- _Requirement_:
Output each line of the listing exactly, though pictures are not to appear.

- _Dataset content_:
-------

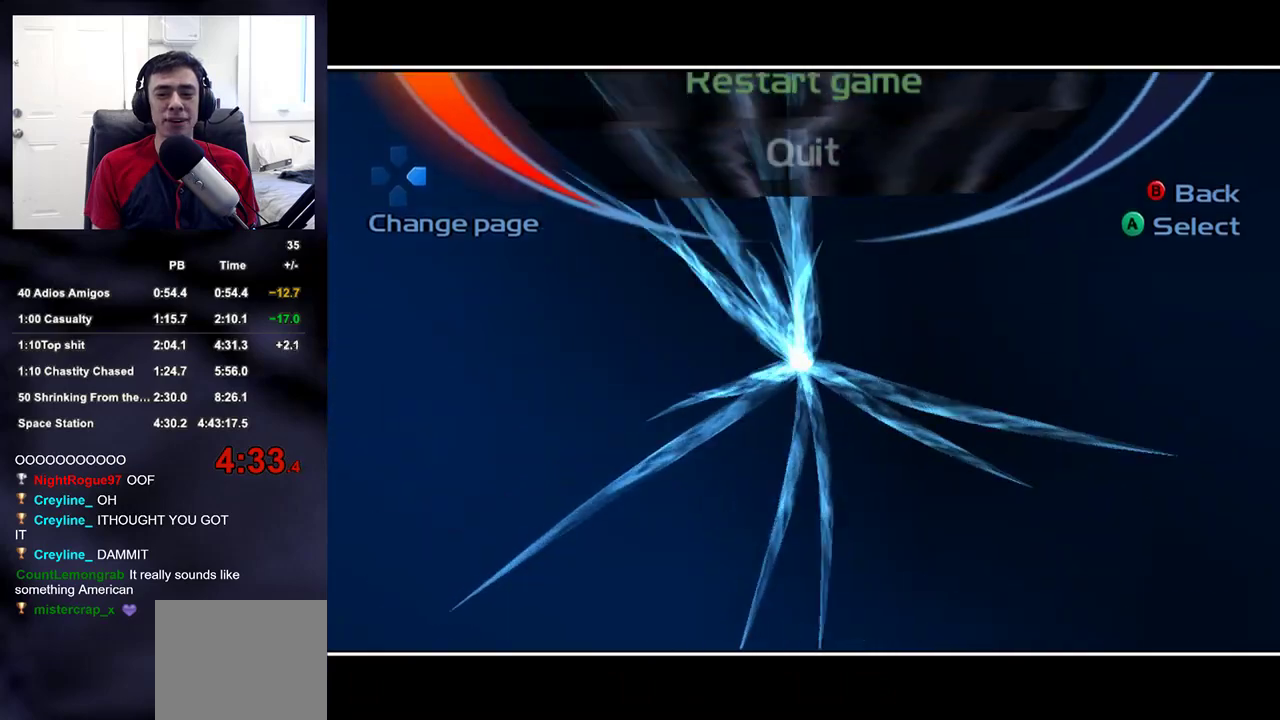
{"buttons": [], "left_stick": "center", "right_stick": "center", "events": [[17, "CROSS", "down"], [67, "DPAD_UP", "up"], [83, "CROSS", "up"]]}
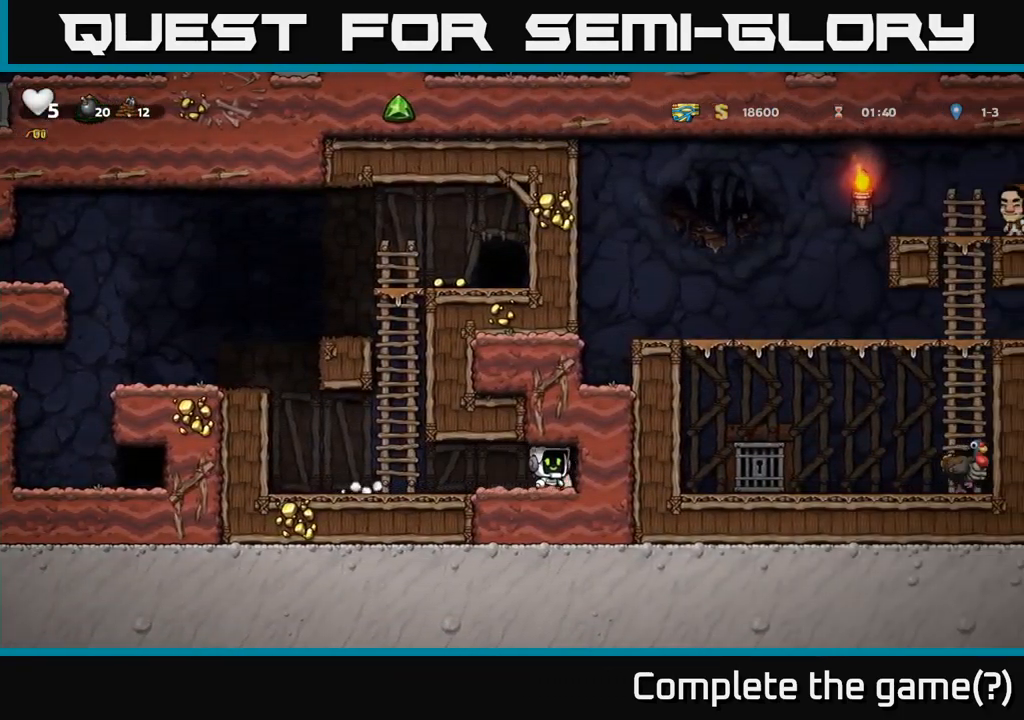
Gameplay with a controller (Xbox layout); each line is a JSON object with the inputs held at the frame after it (dt_ms = milliseconds from this image to that frame). "events" lists button and stick changes between this image and that frame as [ms after this image, input, new state], when the widget could be followed in between. Not read: R3 right_stick.
{"dt_ms": 500, "buttons": [], "left_stick": "left", "events": [[50, "X", "down"], [116, "X", "up"], [116, "left_stick", "left"]]}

-------

- _The completed task_:
{"buttons": [], "left_stick": "center", "right_stick": "center", "events": [[17, "CROSS", "down"], [67, "DPAD_UP", "up"], [83, "CROSS", "up"]]}
Gameplay with a controller (Xbox layout); each line is a JSON object with the inputs held at the frame after it (dt_ms = milliseconds from this image to that frame). "events" lists button and stick changes between this image and that frame as [ms after this image, input, new state], when the widget could be followed in between. Not read: R3 right_stick.
{"dt_ms": 500, "buttons": [], "left_stick": "left", "events": [[50, "X", "down"], [116, "X", "up"], [116, "left_stick", "left"]]}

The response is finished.